Getting back home from the office never looked so good.
William Peppitt of Savills and Edward Rook of Knight Frank quote a guide price of ‘excess £4m’ for the exquisite, Grade II-listed Cheveney, which stands on high ground on the edge of the ancient village of Yalding, six miles south-west of Maidstone (and roughly the same east of Royal Tunbridge Wells) where the Rivers Teise and Beult join the River Medway.
Approached over a long private driveway, the house dates from the latter half of the 17th century and was originally timber frame, extended in the 19th or early 20th century and restored in the early part of the 20th century.
Within the past 12 months, the present owners have upgraded the entire house, which now provides 10,864sq ft of impressive family accommodation, with five principal reception rooms, a resplendent kitchen/breakfast room and a three-bedroom, ground-floor apartment, with eight en-suite bedrooms on the first floor and an attic room on the floor above.
The beautifully maintained gardens, some eight acres in all, combine formal beds, landscaped lawns, evergreen and deciduous trees and enchanting lakes.
The half-timber-frame Elizabethan house has been extended in keeping with its original design, its surroundings extensively refurbished with large, conservatory-type greenhouses where long, Victorian, lean-to glasshouses previously stood.

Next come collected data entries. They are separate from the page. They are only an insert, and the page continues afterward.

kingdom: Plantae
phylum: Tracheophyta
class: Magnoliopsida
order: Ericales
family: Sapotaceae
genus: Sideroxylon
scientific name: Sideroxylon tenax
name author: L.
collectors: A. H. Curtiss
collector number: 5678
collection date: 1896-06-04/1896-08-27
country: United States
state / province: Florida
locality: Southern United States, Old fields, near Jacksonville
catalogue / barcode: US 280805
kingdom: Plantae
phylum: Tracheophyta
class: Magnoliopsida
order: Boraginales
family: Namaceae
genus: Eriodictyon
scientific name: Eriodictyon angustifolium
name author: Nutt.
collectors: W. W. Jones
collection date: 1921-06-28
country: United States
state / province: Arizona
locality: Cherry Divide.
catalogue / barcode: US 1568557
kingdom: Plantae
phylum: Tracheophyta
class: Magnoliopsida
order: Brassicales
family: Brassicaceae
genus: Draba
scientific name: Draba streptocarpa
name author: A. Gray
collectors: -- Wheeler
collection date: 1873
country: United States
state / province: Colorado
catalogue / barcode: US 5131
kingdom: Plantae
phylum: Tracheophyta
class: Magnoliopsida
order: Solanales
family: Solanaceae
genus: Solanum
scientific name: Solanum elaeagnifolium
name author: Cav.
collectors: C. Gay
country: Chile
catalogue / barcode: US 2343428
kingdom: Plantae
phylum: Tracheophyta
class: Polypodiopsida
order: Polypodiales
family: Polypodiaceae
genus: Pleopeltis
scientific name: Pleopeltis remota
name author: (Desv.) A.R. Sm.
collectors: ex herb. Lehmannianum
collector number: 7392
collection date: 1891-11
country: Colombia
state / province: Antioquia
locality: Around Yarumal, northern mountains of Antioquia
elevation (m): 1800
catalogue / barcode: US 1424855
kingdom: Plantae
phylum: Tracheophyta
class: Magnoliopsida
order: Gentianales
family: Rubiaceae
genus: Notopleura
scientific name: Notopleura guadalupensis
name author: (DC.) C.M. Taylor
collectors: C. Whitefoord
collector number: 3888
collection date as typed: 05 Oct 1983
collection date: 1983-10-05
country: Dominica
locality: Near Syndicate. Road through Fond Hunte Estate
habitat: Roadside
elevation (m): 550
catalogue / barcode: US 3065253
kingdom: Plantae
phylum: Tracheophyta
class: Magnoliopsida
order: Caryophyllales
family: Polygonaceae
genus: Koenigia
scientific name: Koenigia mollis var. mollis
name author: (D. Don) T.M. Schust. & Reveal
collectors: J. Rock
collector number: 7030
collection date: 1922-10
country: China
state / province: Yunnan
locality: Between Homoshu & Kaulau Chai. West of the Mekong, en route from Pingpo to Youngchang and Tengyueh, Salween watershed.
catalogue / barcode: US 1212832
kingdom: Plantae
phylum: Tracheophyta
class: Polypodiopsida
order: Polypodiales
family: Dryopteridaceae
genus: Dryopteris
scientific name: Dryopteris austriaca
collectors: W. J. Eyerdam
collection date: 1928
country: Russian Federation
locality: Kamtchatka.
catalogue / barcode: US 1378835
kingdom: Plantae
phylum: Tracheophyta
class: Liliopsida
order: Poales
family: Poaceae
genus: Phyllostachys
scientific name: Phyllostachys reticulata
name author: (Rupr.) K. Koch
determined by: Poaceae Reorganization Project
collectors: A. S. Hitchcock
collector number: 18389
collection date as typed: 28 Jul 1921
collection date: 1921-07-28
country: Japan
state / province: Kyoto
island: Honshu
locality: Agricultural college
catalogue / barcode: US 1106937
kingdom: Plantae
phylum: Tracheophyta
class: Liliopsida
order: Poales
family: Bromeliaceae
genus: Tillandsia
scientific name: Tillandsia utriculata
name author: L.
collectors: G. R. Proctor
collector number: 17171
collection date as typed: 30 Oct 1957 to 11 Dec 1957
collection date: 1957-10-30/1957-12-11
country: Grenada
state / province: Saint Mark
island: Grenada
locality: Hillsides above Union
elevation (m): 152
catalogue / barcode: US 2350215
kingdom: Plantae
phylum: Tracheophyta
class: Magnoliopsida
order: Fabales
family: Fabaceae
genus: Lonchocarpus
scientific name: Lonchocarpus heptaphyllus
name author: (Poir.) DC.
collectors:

The gardens and lakes remain much as they were, with a long trimmed box hedge framing a terrace where two cannons were mounted at the top of steps leading to the main lawn, which ran from the house to one end of the largest lake.
According to research compiled by the present owners, Cheveney has long played a part in the life of Yalding village, notably from the late 19th century until the early 1950s, when the estate was owned, firstly, by Col Arthur Borton, who inherited from his father, Gen Sir Arthur Borton, a distinguished soldier who was Governor of Malta from 1878 to 1884. Gen Borton was succeeded at Cheveney by his son, Amyas, known as Biffy, a pilot who became an air vice-marshal.
His elder son, Arthur, known as Bosky, was awarded a Victoria Cross for gallantry in Palestine in November 1917, but died, aged 49, in 1933.